Fat Prophets analyst David Lennox suspects the recent deals could be the start of an extended period of M&A activity.

“You can’t rule out further M&A because most of the majors now have what you would term as relatively good balance sheets,” Lennox told Rigzone.

“It has taken a while for companies to adjust to the oil price, and some are still adjusting, but we’ve now seen most of the strain come out of their balance sheets.”

Lennox said the recent wave of deals indicated that companies were now better positioned to pursue growth following a period of adjustment.

“It has taken companies a while to heal, to get their balance sheet into an order where they won’t be writing off significant value year-on-year,” Lennox explained.

“They now won’t be spending a lot of money on acquisitions and then realizing a couple of years later they have to write off billions of dollars in a revaluation. That’s why Oil Search and Santos were targeted because they were so undervalued compared to the value of their assets.”

Stretched Balance Sheets

Chesters said Santos’ balance sheet had been stretched by investments such as the GLNG project in Queensland, which it committed to at a time of lower commodity prices.

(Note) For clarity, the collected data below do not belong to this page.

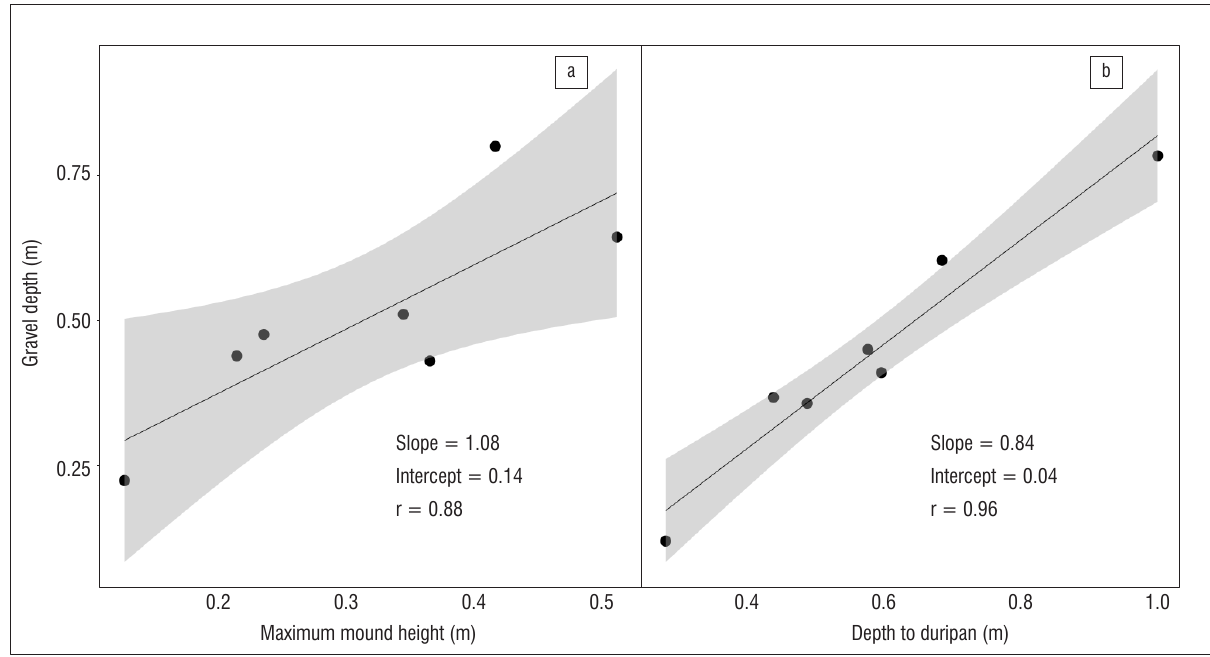
Figure 2: The depth below the mound surface of the maximum accumulation of gravel within each mound (assessed with an auger) was linearly related ( p <0.01) to the maximum height of the mounds above the surrounding landscape and to the depth to the duripan layer ( n =7). The grey band indicates the 95% confidence interval. The slopes, intercepts and Pearson correlation coefficients are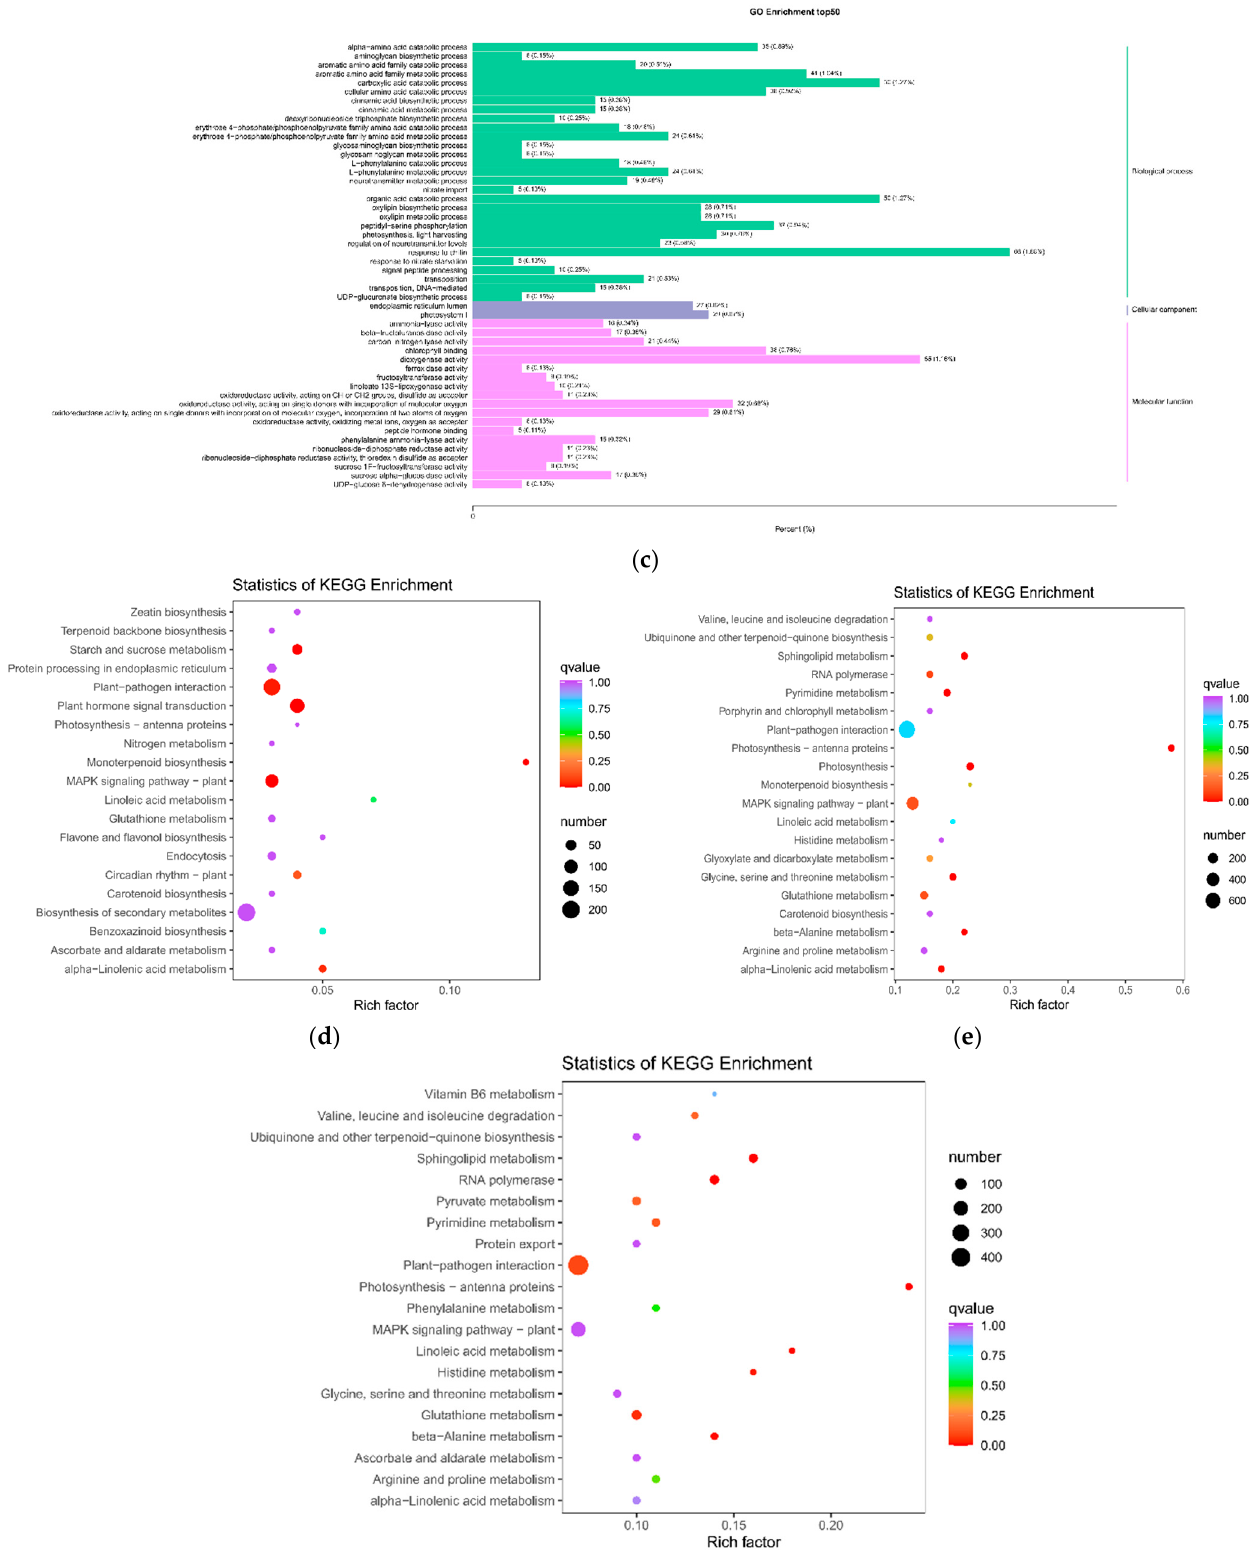
( f ) Figure 5. ( a ) L − K vs L − G. ( b ) N − G vs L − G. ( c ) N − K vs L − K. ( d ) L − K vs L − G. ( e ) N − G vs L − G. ( f ) N − K Figure 5. ( a ) L-K vs. L-G. ( b ) N-G vs. L-G. ( c ) N-K vs. L-K. ( d ) L-K vs. L-G. ( e ) N-G vs. L-G. ( f ) N-K vs. L-K. vs L − K. Histogram of GO enrichment entries ( a , b , c ) and KEGG enrichment scatter diagram ( d , e , f ). Histogram of GO enrichment entries ( a – c ) and KEGG enrichment scatter diagram ( d – f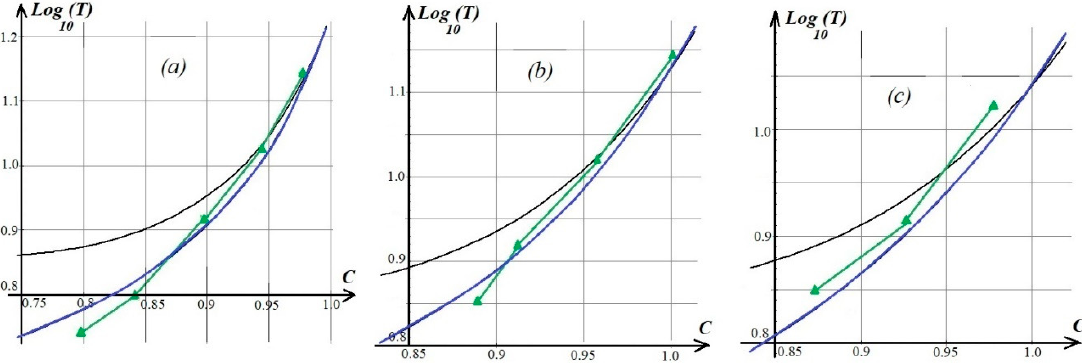
Figure 6. Dependence of the period of waves T on phase velocity C for various wave heights: ( a ) H = 0.15, ( b ) H = 0.25 and ( c ) H = 0.4; BM model—black lines, FN model—blue lines and experiments—green lines.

He added that significant investments like this were limiting the potential for many companies to look at M&A opportunities, as they do not have the capacity.

“Their main issue is actually asset sales,” Chesters said. “Companies need to repair balance sheets. That again offers the opportunity, like Woodside with its attempt at Oil Search. Woodside had a better-placed balance sheet because the timing of their CAPEX was prior to the collapse – timing has been good for them,” he said.

Chesters points to the Cooper Basin as a region open for consolidation, with the merger between Beach Energy and Drillsearch as an example of the deals predicted for the area.

By September 2015, Australian Securities Exchange (ASX)-listed companies active in the Cooper Basin, which sit across South Australia and Queensland, had lost 70 percent of their market value since the rapid decline of oil prices, according to energy analysts EnergyQuest.

Excessive Falls

Dr. Graeme Bethune
Dr. Graeme Bethune, CEO, EnergyQuest
CEO, EnergyQuest

Dr. Graeme Bethune, CEO at EnergyQuest, told Rigzone that consolidation in the Cooper Basin would mainly be due to company share prices falling so much.

They’ve fallen “significantly more than the fall in the oil price,” Bethune noted, adding the declines had been excessive. “Also a lot of those companies’ balance sheets were stretched so we thought this was an obvious situation for M&A activity.”

Bethune said the additional dynamics impacting M&A activity – the tightening gas market on Australia’s east coast – were heavily at play for companies in the Cooper Basin.

“On the east coast there are a lot of proposals by companies to increase gas supply but in many of those cases they have got stretched balance sheets,” he said.

“So I wouldn’t be surprised if we see bigger fish come in and swallow them, particularly given the market environment on the east coast, which is one of the few tight gas markets in the world.”